Dysregulation of Splicing in Multiple Myeloma: The Splicing Factor SRSF1 Supports MM Cell Proliferation Via Splicing Control

Gene expression profile has provided interesting insights into the disease biology, helped develop new risk stratification, and identify novel druggable targets in multiple myeloma (MM). However, there is significant impact of alternative pre-mRNA splicing (AS) as one of the key transcriptome modifier. These spliced variants increases the transcriptomic complexity and its misregulation affect disease behavior impacting therapeutic consideration in various disease processes including cancer.

Our large well annotated deep RNA sequencing data from purified MM cells data from 420 newly-diagnosed patients treated homogeneously have identified 1534 genes with one or more splicing events observed in at least 10% or more patients. Median alternative splicing event per patient was 595 (range 223 - 2735). These observed global alternative splicing events in MM involves aberrant splicing of critical growth and survival genes affects the disease biology as well as overall survival. Moreover, the decrease of cell viability observed in a large panel of MM cell lines after inhibition of splicing at the pre-mRNA complex and stalling at the A complex confirmed that MM cells are exquisitely sensitive to pharmacological inhibition of splicing.

Based on these data, we further focused on understanding the molecular mechanisms driving aberrant alternative splicing in MM. An increasing body of evidence indicates that altered expression of regulatory splicing factors (SF) can have oncogenic properties by impacting AS of cancer-associated genes. We used our large RNA-seq dataset to create a genome wide global alterations map of SF and identified several splicing factors significantly dysregulated in MM compared to normal plasma cells with impact on clinical outcome. The splicing factor Serine and Arginine Rich Splicing Factor 1 (SRSF1), regulating initiation of spliceosome assembly, was selected for further evaluation, as its impact on clinical outcome was confirmed in two additional independent myeloma datasets.

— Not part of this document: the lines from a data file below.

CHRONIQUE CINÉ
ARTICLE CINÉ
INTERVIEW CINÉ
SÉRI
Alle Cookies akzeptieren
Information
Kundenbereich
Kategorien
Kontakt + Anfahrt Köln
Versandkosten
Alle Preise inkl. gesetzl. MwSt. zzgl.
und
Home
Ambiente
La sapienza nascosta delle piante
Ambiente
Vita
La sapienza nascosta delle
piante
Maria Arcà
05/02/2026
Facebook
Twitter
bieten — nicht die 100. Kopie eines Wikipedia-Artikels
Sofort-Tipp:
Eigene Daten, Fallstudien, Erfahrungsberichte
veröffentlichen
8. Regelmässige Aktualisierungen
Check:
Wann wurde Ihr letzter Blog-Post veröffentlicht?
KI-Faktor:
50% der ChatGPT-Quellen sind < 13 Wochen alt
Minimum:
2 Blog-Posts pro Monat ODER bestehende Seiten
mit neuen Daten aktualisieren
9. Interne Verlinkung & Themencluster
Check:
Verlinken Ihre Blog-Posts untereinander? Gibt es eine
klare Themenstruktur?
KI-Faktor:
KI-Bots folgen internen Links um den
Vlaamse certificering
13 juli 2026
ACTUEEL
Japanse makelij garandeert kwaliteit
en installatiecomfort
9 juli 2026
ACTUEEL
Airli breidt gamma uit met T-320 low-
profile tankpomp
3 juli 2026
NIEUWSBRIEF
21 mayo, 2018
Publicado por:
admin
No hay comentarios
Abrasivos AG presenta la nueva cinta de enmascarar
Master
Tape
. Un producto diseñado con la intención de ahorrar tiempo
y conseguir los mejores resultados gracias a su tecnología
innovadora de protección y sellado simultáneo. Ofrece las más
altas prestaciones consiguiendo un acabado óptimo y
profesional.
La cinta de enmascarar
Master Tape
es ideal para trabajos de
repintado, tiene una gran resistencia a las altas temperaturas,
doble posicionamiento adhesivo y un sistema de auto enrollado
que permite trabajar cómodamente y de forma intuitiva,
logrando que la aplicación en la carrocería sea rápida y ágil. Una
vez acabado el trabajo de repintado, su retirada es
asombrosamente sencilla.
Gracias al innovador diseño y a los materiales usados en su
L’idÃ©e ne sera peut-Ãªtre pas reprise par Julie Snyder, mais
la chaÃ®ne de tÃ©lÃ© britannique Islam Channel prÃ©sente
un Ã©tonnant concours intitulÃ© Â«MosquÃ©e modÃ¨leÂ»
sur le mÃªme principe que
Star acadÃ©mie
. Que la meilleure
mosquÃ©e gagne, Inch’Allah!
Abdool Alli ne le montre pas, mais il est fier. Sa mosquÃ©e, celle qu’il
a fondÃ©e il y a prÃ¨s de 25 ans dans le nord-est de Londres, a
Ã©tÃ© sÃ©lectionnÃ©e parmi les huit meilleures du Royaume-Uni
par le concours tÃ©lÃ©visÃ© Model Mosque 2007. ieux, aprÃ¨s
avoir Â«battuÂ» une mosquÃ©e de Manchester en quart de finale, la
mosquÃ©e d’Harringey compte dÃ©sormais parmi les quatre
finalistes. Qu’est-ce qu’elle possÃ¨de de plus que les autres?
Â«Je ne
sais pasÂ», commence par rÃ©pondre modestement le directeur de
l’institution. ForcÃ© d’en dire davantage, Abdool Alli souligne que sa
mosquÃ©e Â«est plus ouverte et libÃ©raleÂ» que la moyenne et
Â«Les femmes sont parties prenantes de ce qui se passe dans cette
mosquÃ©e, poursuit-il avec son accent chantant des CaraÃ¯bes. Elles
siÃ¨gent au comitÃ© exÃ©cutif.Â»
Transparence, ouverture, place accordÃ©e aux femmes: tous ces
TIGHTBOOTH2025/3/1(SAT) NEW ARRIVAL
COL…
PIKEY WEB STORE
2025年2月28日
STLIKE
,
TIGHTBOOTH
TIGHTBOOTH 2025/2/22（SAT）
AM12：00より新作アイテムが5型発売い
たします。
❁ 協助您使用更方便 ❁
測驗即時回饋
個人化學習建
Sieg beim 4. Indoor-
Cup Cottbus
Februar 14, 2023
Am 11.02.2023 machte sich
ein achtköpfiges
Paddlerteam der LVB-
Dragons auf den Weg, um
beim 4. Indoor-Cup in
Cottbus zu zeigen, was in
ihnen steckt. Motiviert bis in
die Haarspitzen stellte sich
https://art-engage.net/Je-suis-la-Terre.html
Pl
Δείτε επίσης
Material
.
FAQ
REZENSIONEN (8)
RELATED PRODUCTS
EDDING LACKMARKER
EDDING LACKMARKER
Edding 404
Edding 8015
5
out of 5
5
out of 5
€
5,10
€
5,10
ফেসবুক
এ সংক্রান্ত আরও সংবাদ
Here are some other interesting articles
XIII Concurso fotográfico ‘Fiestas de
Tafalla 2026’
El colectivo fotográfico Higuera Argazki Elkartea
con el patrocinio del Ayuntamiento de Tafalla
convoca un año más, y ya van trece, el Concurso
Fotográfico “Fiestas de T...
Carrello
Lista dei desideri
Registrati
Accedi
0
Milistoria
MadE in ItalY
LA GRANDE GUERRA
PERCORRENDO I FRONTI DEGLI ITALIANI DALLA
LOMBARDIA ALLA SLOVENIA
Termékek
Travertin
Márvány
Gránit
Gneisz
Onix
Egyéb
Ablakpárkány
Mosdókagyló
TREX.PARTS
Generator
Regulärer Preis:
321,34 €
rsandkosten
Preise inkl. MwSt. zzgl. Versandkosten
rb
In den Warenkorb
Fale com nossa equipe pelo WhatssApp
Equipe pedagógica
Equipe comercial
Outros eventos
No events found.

In gain-of (GOF) studies enforced expression of SRSF1 in MM cells significantly increased proliferation, especially in the presence of bone marrow stromal cells; and conversely, in loss-of function (LOF) studies, downregulation of SRSF1, using stable or doxy-inducible shRNA systems significantly inhibited MM cell proliferation and survival over time. We utilized SRSF1 mutants to dissect the mechanisms involved in the SRSF1-mediated MM growth induction, and observed that the growth promoting effect of SRSF1 in MM cells was mainly due to its splicing activity.

We next investigated the impact of SRSF1 on allelic isoforms of specific gene targets by RNA-seq in LOF and confirmed in GOF studies. Splicing profiles showed widespread changes in AS induced by SRSF1 knock down. The most recurrent splicing events were skipped exon (SE) and alternative first (AF) exon splicing as compared to control cells. SE splice events were primarily upregulated and AF splice events were evenly upregulated and downregulated. Genes in which splicing events in these categories occurred mostly did not show significant difference in overall gene expression level when compared to control, following SRSF1 depletion. When analyzing cellular functions of SRSF1-regulated splicing events, we found that SRSF1 knock down affects genes in the RNA processing pathway as well as genes involved in cancer-related functions such as mTOR and MYC-related pathways. Splicing analysis was corroborated with immunoprecipitation (IP) followed by mass spectrometry (MS) analysis of T7-tagged SRSF1 MM cells.

We have observed increased levels of SRSF phosphorylation, which regulates it's subcellular localization and activity, in MM cell lines and primary patient MM cells compared to normal donor PBMCs. Moreover, we evaluated the chemical compound TG003, an inhibitor of Cdc2-like kinase (CLK) 1 and 4 that regulate splicing by fine-tuning the phosphorylation of SR proteins. Treatment with TG003 decreased SRSF1 phosphorylation preventing the spliceosome assembly and inducing a dose dependent inhibition of MM cell viability.

In conclusions, here we provide mechanistic insights into myeloma-related splicing dysregulation and establish SRSF1 as a tumor promoting gene with therapeutic potential.